Limites do conhecimento nas ideias

O que Locke diz é que somente a experiência nos fornece as ideias que habitam nossos pensamentos. Em outras
palavras, que o conhecimento tem um início externo, fora do homem.
Ideias, segundo o filósofo inglês, são os objetos do conhecimento, isto é, a matéria da qual o conhecimento é
formado. Elas são percebidas pelos sentidos, mas é o entendimento que confere o, por assim dizer, acabamento
final.
Todo conhecimento, portanto, está fundamentado na experiência, que nos fornece as ideias que constituem tudo
aquilo que podemos saber sobre o mundo. As fontes dessas ideias, diz Locke, são duas:

1. Sensação, ou sentido externo: é a percepção de objetos sensíveis e particulares, como o gosto de uma maçã, a
sensação de uma xícara quente de café, o som da voz de nossa mãe ou a visão de um pôr do sol.
2. Reflexão ou sentido interno: é a percepção da operação de nossas mentes com as ideias já ali depositadas pela
sensação, derivando as dúvidas, crenças, vontades e o conhecimento propriamente dito.
É somente com o segundo estágio, da reflexão, que atingimos o entendimento das coisas; mas, sem as janelas
abertas para a luz vinda da experiência, nossa mente permanece como um quarto escuro. Os limites do que
podemos conhecer, desse modo, são as ideias. Não podemos ir além delas.

+++

INSTRUÇÕES DAS TAREFAS:
a) Reproduza todo o trecho do texto sobre Locke que vai de "2. Reflexão ou" até "ir além delas.".
b) Liste todos os exemplos de percepção por sensação que o texto sobre Locke menciona.

+++

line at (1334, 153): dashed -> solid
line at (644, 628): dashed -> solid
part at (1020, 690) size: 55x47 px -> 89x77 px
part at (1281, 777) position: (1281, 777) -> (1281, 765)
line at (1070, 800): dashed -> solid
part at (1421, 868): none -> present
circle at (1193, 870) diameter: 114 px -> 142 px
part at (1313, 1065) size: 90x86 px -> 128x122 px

+++

LISTA DE RESPOSTAS:
a)
2. Reflexão ou sentido interno: é a percepção da operação de nossas mentes com as ideias já ali depositadas pela
sensação, derivando as dúvidas, crenças, vontades e o conhecimento propriamente dito.
É somente com o segundo estágio, da reflexão, que atingimos o entendimento das coisas; mas, sem as janelas
abertas para a luz vinda da experiência, nossa mente permanece como um quarto escuro. Os limites do que
podemos conhecer, desse modo, são as ideias. Não podemos ir além delas.

b)
- o gosto de uma maçã
- a sensação de uma xícara quente de café
- o som da voz de nossa mãe
- a visão de um pôr do sol